REQUIREMENT: Using the listing below, return every line that includes "nose".

━━━━━━━━━━

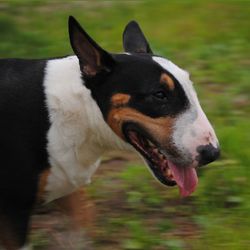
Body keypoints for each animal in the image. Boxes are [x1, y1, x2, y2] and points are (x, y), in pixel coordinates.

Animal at [0, 16, 219, 249]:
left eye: (191, 88)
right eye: (159, 95)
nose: (212, 153)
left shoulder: (68, 186)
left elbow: (82, 225)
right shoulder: (14, 211)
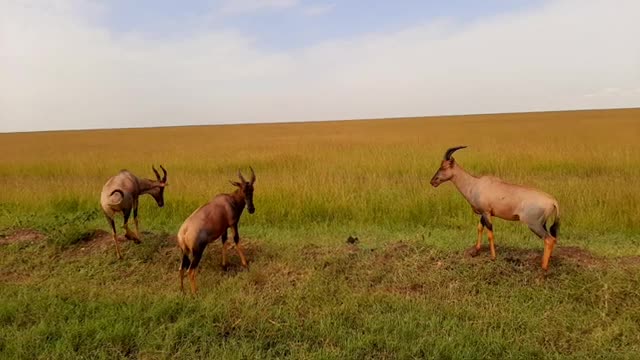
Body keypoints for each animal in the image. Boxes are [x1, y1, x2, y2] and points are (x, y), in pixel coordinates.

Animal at [430, 146, 560, 270]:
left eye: (444, 166)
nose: (433, 181)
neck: (475, 184)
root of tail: (553, 200)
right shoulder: (484, 213)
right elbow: (479, 228)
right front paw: (476, 250)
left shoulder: (486, 213)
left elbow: (490, 234)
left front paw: (493, 257)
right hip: (542, 224)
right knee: (552, 239)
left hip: (534, 224)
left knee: (549, 239)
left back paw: (543, 267)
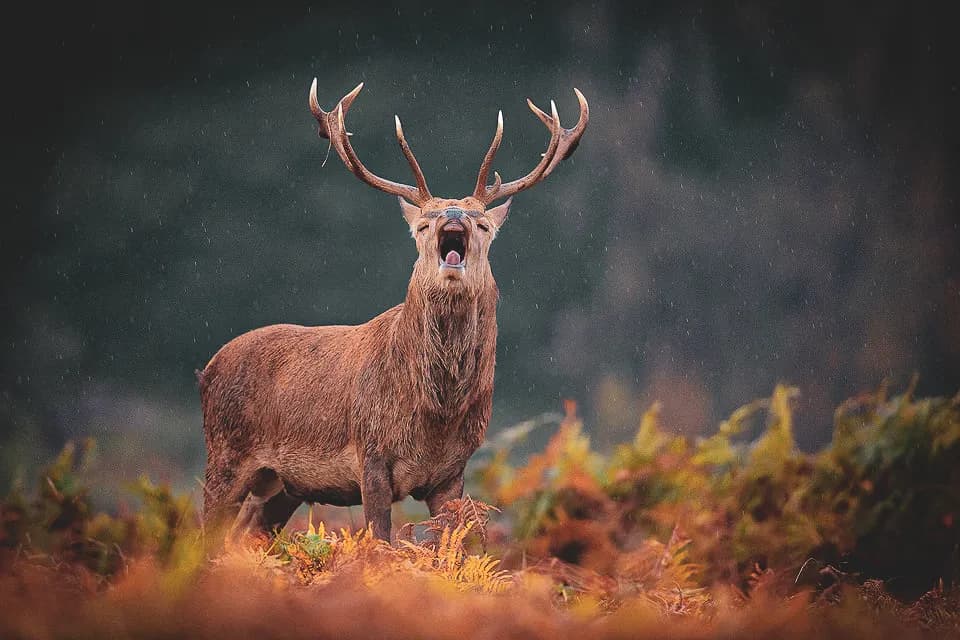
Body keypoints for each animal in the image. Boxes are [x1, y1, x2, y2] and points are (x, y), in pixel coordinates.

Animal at [198, 79, 588, 541]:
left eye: (483, 224)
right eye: (422, 223)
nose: (452, 216)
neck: (435, 416)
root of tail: (207, 370)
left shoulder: (452, 473)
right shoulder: (370, 454)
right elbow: (380, 540)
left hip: (280, 485)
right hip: (224, 456)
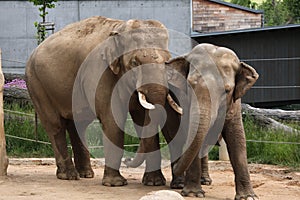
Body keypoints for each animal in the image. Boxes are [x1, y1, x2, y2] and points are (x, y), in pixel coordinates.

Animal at [24, 16, 182, 187]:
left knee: (78, 125)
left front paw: (154, 183)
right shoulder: (100, 71)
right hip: (37, 84)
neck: (119, 28)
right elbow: (112, 118)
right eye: (134, 63)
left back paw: (85, 174)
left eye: (167, 62)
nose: (128, 160)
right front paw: (116, 184)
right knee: (55, 125)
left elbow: (142, 120)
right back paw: (69, 176)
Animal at [125, 43, 258, 199]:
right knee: (176, 138)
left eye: (227, 90)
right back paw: (179, 183)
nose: (126, 160)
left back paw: (204, 180)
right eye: (189, 85)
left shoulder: (235, 103)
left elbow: (237, 138)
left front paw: (248, 197)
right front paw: (193, 193)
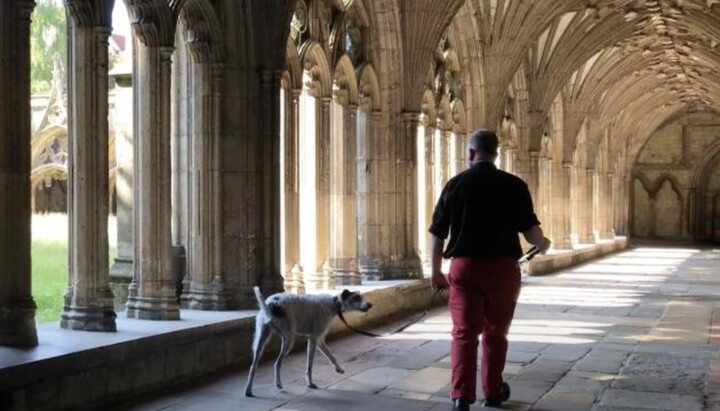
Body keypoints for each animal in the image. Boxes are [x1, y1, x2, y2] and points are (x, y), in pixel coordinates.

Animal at [245, 284, 374, 398]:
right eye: (356, 297)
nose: (370, 304)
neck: (334, 303)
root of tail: (272, 304)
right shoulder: (313, 339)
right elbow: (310, 365)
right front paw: (310, 383)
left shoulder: (320, 340)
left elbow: (331, 356)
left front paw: (339, 369)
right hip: (288, 340)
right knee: (277, 363)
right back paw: (277, 383)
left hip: (261, 341)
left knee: (253, 367)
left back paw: (249, 390)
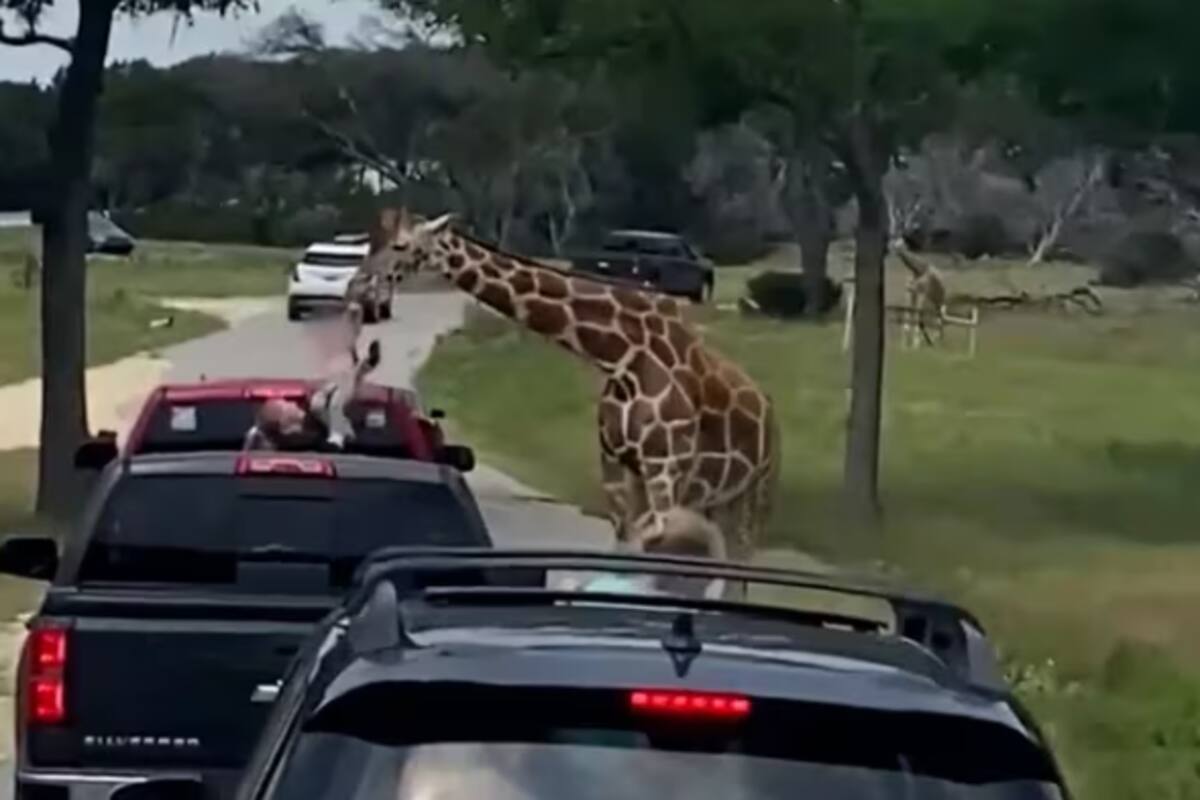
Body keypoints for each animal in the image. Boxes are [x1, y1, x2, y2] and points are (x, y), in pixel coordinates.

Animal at [374, 208, 779, 560]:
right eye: (382, 239)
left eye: (401, 245)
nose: (370, 277)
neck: (622, 356)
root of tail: (768, 410)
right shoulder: (617, 467)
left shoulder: (665, 470)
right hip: (715, 499)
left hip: (754, 493)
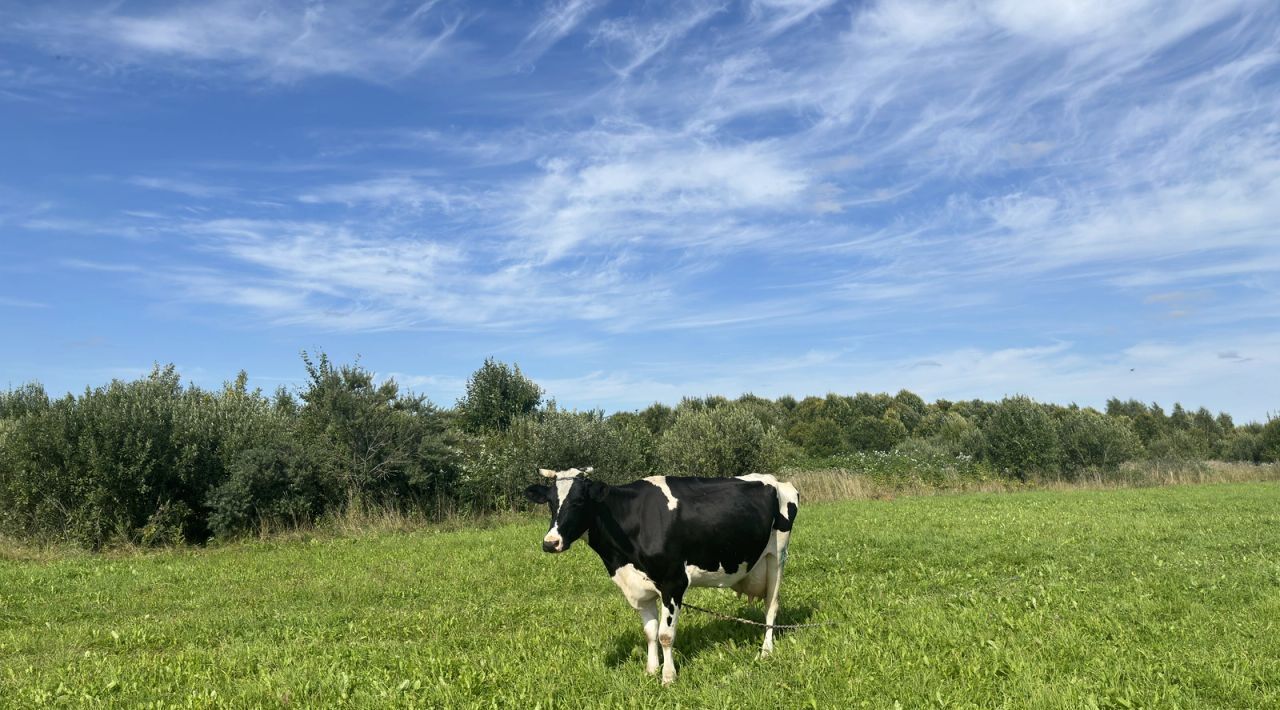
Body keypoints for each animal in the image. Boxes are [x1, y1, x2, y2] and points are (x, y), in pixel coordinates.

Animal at [522, 465, 798, 685]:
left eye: (579, 501)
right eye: (551, 502)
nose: (550, 543)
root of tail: (776, 480)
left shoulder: (674, 582)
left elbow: (665, 635)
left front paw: (668, 677)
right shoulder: (639, 589)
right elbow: (650, 632)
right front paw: (651, 670)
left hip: (777, 557)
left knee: (771, 607)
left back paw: (766, 651)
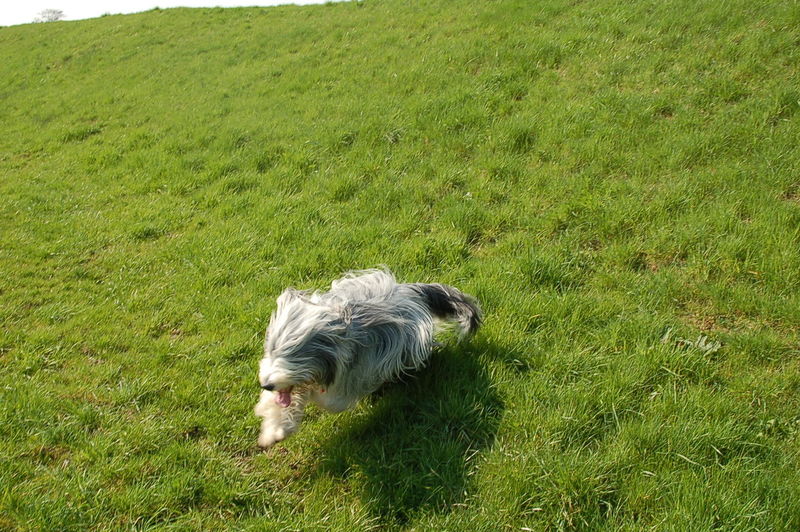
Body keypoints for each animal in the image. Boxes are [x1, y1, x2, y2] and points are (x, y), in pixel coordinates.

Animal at [254, 269, 482, 448]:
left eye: (293, 355)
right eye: (271, 350)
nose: (266, 384)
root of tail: (410, 290)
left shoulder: (358, 371)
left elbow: (330, 400)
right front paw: (275, 430)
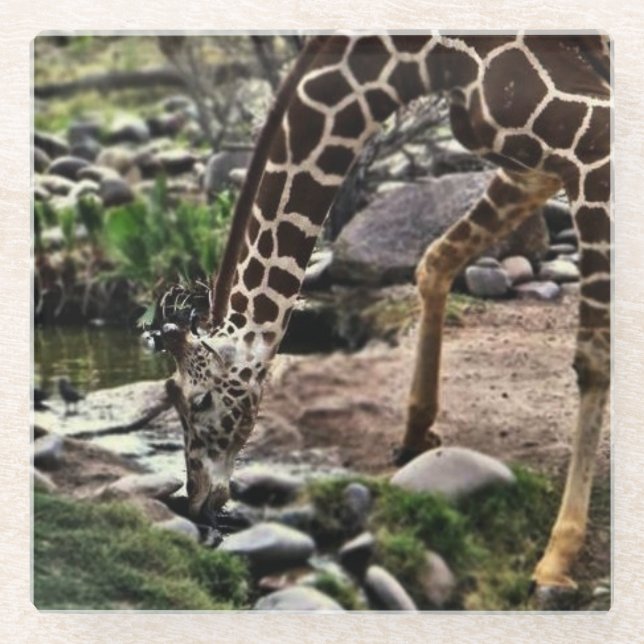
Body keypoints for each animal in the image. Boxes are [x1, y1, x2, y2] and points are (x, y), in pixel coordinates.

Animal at [154, 34, 611, 593]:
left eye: (198, 401)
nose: (196, 501)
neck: (423, 57)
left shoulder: (594, 147)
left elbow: (593, 359)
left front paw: (557, 558)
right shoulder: (535, 167)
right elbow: (434, 261)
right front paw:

━━━━━━━━━━

EXPECTED ANSWER:
nose: (212, 153)
nose: (433, 181)
nose: (452, 216)
nose: (128, 160)
nose: (126, 160)
nose: (370, 304)
nose: (370, 277)
nose: (550, 543)
nose: (266, 384)
nose: (196, 501)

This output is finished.